Mort d’Asma Jahangir : avocate et militante des droits humains pakistanaise
Toute sa vie, elle a affronté des menaces de mort et des passages en prison sans jamais renoncer à son combat pour les droits humains.
Asma Jahangir est décédée le 11 février dernier à l’âge de 66 ans. Née en 1952 au Pakistan, elle était une avocate engagée et fervente militante des droits humains. Opposante aux dictatures militaires de son pays, elle a fondé en 1987 la Commission pakistanaise des droits de l’homme qui documente les abus commis par les services secrets de l’armée pakistanaise. Retour sur son parcours exceptionnel.
Le premier cabinet d’avocats exclusivement féminin
Elle n’a que 18 ans lorsqu’elle rédige sa première plainte pour demander la libération de son père, emprisonné pour avoir critiqué le général Ayub Khan au pouvoir. En 1980, elle décide d’ouvrir avec sa sœur Hina Jilani le premier cabinet d'avocats exclusivement féminin du Pakistan. Trois ans plus tard, elle défend une jeune non-voyante tombée enceinte à la suite d’un viol. Considérée comme adultère, sa cliente encourait la prison et le fouet mais elle sera finalement graciée. Farouche défenseure des droits des femmes, elle obtiendra de la Cour suprême qu’une femme puisse se marier librement, sans l’autorisation d’un tuteur.

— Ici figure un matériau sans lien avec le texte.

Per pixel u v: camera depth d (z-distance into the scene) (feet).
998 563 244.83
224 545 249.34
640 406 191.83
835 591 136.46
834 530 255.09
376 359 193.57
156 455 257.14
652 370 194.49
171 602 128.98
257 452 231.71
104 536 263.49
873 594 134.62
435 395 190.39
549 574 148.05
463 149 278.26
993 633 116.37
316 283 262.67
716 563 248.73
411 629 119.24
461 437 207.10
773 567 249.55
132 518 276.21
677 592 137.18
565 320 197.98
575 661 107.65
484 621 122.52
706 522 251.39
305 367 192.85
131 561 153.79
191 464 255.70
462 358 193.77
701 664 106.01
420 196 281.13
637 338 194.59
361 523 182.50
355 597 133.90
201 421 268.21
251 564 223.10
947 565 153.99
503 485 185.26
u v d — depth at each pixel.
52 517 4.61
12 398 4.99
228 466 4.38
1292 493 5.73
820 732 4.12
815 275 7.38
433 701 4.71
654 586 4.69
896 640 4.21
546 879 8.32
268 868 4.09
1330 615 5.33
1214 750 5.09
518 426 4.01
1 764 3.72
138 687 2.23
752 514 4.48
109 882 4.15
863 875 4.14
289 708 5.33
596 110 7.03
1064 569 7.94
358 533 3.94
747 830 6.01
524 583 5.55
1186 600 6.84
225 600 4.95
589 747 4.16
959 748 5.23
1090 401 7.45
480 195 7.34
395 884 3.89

Militante pour les minorités religieuses, elle sera harcelée, menacée de mort et agressée en 1995 pour avoir pris la défense d'un jeune chrétien de 14 ans accusé de blasphème et condamné à mort : "J’étais extrêmement frustrée, j'ai fait une dépression. confiait-elle. Ce jour-là, je me suis dit, parce que mon fils avait le même âge, comment est-ce que je me sentirais en tant que mère, si je vis et que ce garçon va dans la cellule des condamnés à mort." Il sera finalement acquitté grâce à elle.
Ses combats pour la justice et la démocratie lui vaudront d’être assignée à domicile en 2007 quand le président Musharraf déclare l’état d’urgence et qu’elle participait à un mouvement d’avocats pour restaurer la démocratie. Deux ans plus tôt, elle avait été arrêtée brutalement par la police alors qu'elle participait à l’organisation d’un marathon symbolique en pleine controverse sur la participation des femmes aux courses à pied.
Pressentie pour le Prix Nobel de la paix
Ses combats au Pakistan la conduiront à occuper les fonctions de rapporteuse spéciale des Nations unies sur les exécutions sommaires et sur la liberté de religion. Asma Jahangir a également reçu de nombreux prix des droits de l’homme et a été pressentie pour le Prix Nobel de la paix en 2005.
Cette grande militante des droits humains pakistanaise restait tout de même optimiste : "Il n'y a pas si longtemps, les droits de l'homme n'étaient même pas perçus comme un problème dans ce pays, puis les droits des prisonniers sont devenus un problème, les droits des femmes étaient perçus comme un concept occidental, maintenant les gens parlent des droits des femmes, les partis politiques en parlent, même les groupes religieux en parlent."